С Павликом, конечно, у них будет иначе.
Все же полной расслабленности что-то мешало. Будто мучительно ползла по спине тяжелая, холодная капля воды. Лизетта догадывалась, что это на нее опять смотрит Сынок. Подсел он на Загородном, возле Технологического института, и солидно, баском представился ей как Грегор, хотя Павлик тут же шепнул, что на самом деле его звать Гавриил. Сынком же она его обозначила потому, что когда дядь Леша притормозил, увидев его, то насмешливо произнес: «Ну, здравствуй, сынок». И в ответ прозвучало такое же ироническое: «Здравствуй, папаня». Зато Тетка ощутимо обрадовалась: «Все-таки решил с нами ехать. Ну — молодец!» Так вот, когда Гавриил-Грегор-Сынок усаживался на свободное место, он как-то быстро и очень ловко ощупал Лизетту взглядом. Именно что ощупал, словно прикоснулся руками. Она вся вспыхнула и, чтобы не показать этого, притворно зевнула. Почувствовала себя раздетой. Потом, чуть позже, заметила, как он покосился на Павлика и презрительно усмехнулся.

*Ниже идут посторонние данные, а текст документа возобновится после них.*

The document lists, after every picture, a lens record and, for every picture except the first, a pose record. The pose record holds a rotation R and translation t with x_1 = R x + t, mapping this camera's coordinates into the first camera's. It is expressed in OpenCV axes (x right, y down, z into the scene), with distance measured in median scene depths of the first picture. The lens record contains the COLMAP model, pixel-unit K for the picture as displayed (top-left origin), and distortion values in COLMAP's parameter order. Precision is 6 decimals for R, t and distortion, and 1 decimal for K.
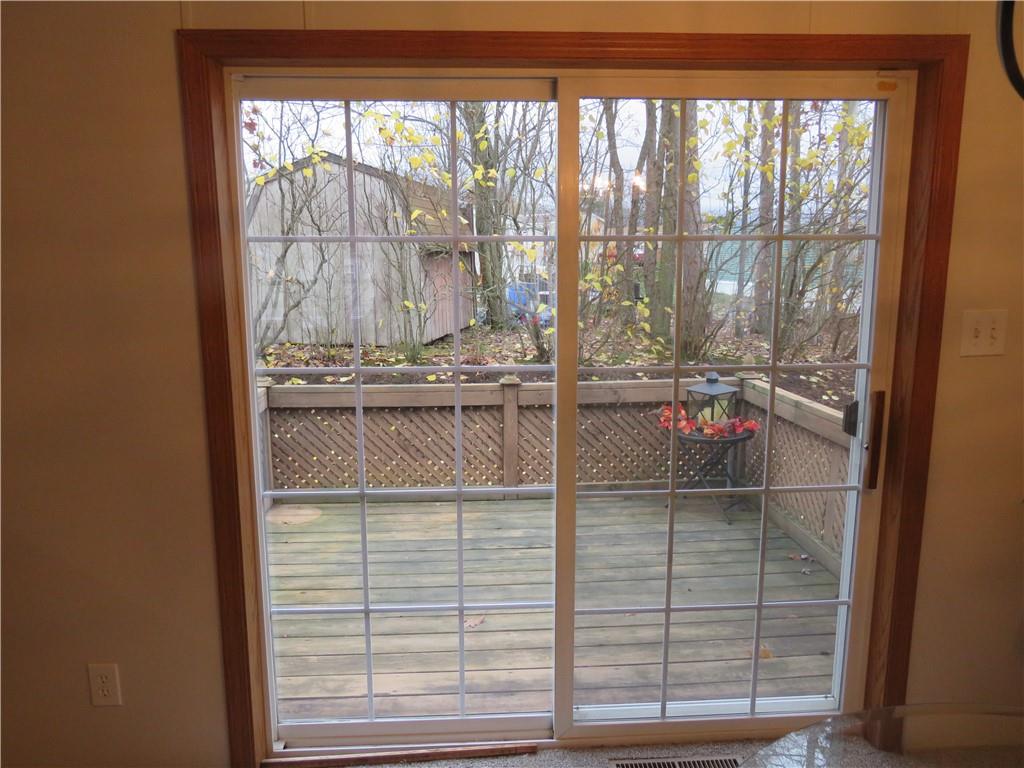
lens RADIAL K [[725.1, 0, 512.0], [0, 725.1, 384.0], [0, 0, 1]] dist [-0.030096, 0.002543]
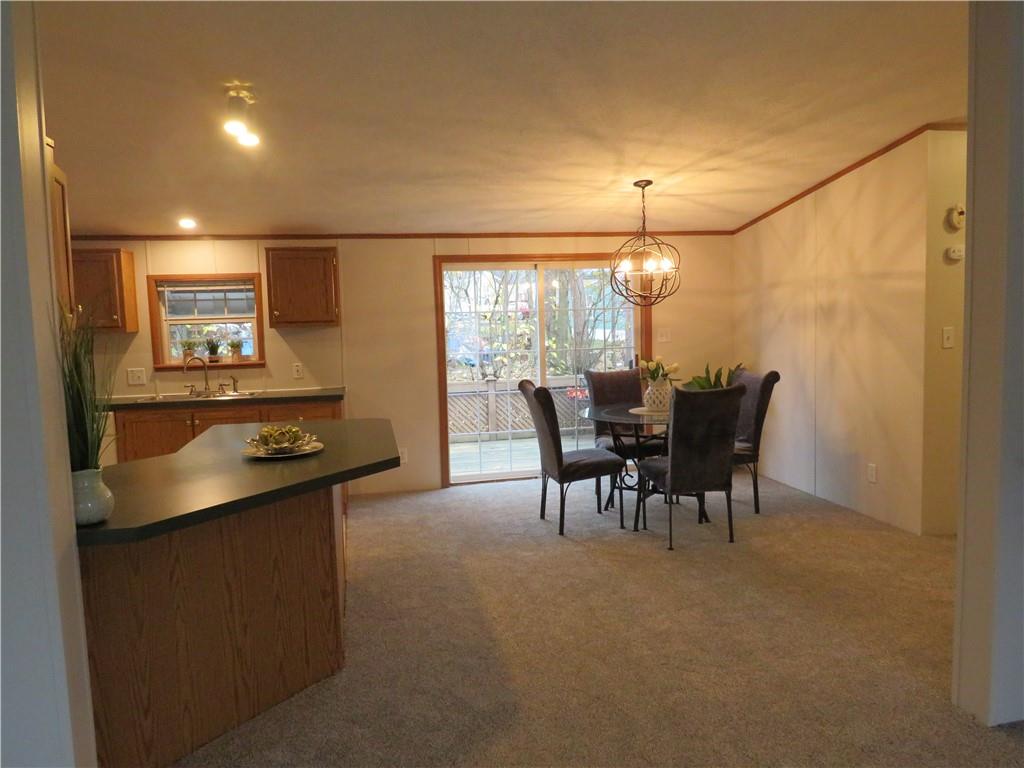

Видимо, сразу решил, что тот ему в данном случае не конкурент. Чем-то он походил на Пальчика-баскетболиста, тоже высокий, спортивный, с яркими от веселой наглости, выпуклыми глазами. Своя фирма по экспорту или импорту чего-то такого. Ему-то зачем эмигрировать? Вот вопрос. У него вроде и так все в порядке. Или нет? Ей смутно припомнилось, что Павлик как-то сказал, будто бы Сынок именно за последний год сильно увяз — то ли он кого-то не того кинул, то ли, напротив, кинули его самого. И вот — решил одним махом избавиться от кучи проблем… А зачем, скажите, эмигрирует Тетка? Заведует целым отделом в Торговом центре, и не где-нибудь в глухих новостройках, а в приличном районе, у Пяти углов: Владимирская площадь рядом, Литейный, Невский проспект. Побрякушками — браслетами, ожерельями — увешана как новогодняя ель. Ей-то чего не хватает здесь, на Земле? А не хватает ей, видимо, вот чего: хочет иметь свой собственный магазин, рассчитывает, что на Терре сумеет его создать. И ведь создаст, кто ей там запретит, и с помпой откроет, и усядется в нем, растопырив тяжелый зад. Лизетта сквозь дрему, которая наползла на нее, явственно услышала голос отца: «Если на Терре возникнет психологически тот же набор людей, то и проблемы в этом сообществе возникнут точно такие же. Они их просто воспроизведут».
Прав он был, прав, как всегда.
А зачем едет она сама?
Лизетта не могла бы ответить на этот вопрос. Я сражаюсь, потому что сражаюсь, ответил на дуэли Портос. Я еду, потому что я еду — вот вам и весь ответ. Может быть, потому, что здесь все в самом деле разваливается. Может быть, потому, что маячит за спиной мерзкая, холодная тень. Или вот хоть вчера, когда она, как бы прощаясь, сжимала до боли чугунные перила моста, то вновь — в который раз уже — ощутила, что на Земле для нее места нет. Непонятно, откуда это чувство взялось, но было ясно, что вот через полгода она школу окончит, окончит школу — дальше-то что? А дальше — ничего, муторная пустота. Серый, скучный кисель существования нигде и никак. Талантов особых нет, ума — тоже нет, работоспособность, которой можно и без них протаранить дорогу, практически на нуле. Анжела настаивает, чтобы она поступила в институт государственной службы, долбит, долбит непрерывно: дурочка, тогда у тебя будет все! Лизетта и не сомневается, что тогда у нее будет все, но при этом отчетливо чувствует, что одновременно чего-то не будет. А без этого смутно брезжущего «чего-то» ей Анжелино «все» ни к чему. Отец опять-таки как-то сказал, что это, в общем, стандартная, известная в психологии фаза взросления. Каждое новое поколение вступает в мир, который создан не ими и не для них, он создан предыдущими поколениями для себя. И даже не столько создан, сколько образовался из их противоречивых надежд. Для вас в этом мире действительно места нет. И вы должны либо встроиться в существующую реальность, иными словами, стать такими, как мы, либо создать свой собственный мир, возможно, совершенно иной.